When she thought that Yuta might have been coming to a complete stop, his flying having slowed to almost a crawl, he jerked them both upwards, and into the midst of a large, dimly lighted space with a solid, stone floor. Andria looked back to find a large black hole in the floor, which she assumed they had just entered through.
Yuta hovered for a brief moment, then brought his feet down on solid ground. He carefully set Andria on her own feet, but her balance by that point had been thrown so completely out of whack that she wasn’t able to keep a stable footing for more than a second. She fell over, her thighs catching the ground along with a shaky elbow. Without asking permission, Yuta scooped her up again, crossed the room, and deposited her onto a great pile of soft blankets and pillows of every shape and size.
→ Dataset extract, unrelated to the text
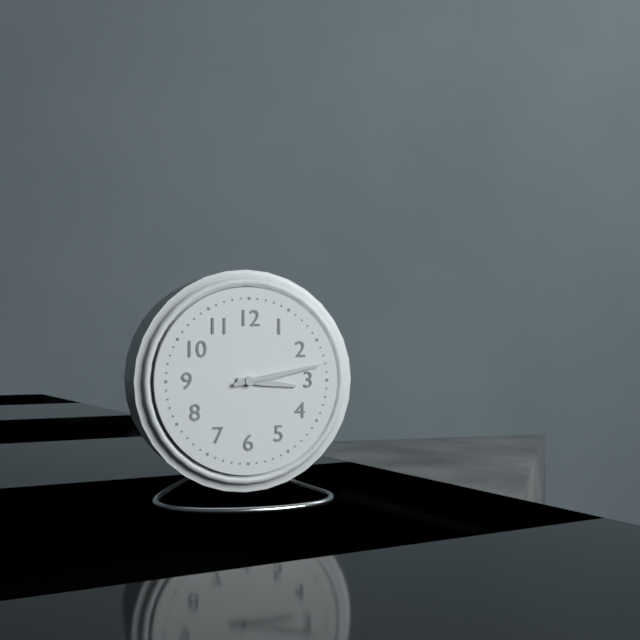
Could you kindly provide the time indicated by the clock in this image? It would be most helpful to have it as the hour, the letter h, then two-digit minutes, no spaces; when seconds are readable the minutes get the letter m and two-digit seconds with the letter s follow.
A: 3h13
His bed, Andria realized.
Looking around the vast, enclosed empty space, Andria noticed a few key things. The room was cone-shaped, the walls slanting very steeply several hundred feet up. All the light in the room, as well as the air, came from a great hole in the ceiling, what she guessed might have been the very top of the mountain. The walls were craggy stone, as though the room had been hollowed out with a hand trowel. For all of that, however, it looked almost nothing like a cave. The floors were polished granite, one great slab that stretched from wall to wall. There were also furnishings just as one might have found in any human home: a table, chairs, cabinets for storage, even a small, portable television resting on a medium-sized, low coffee table nearby.
Following her gaze, Yuta frowned slightly when he saw her eyes come to rest on the small TV. “It doesn’t work well,” he half-muttered. The thought seemed to have caused him some considerable frustration in the past. “It’s just that the signal is terrible, and I can’t install cable here.”
No, Andria thought. No he very well can’t. She almost smiled when the notion of some poor electrician scaling the face of this gargantuan mountain, tools in tow, crossed her mind.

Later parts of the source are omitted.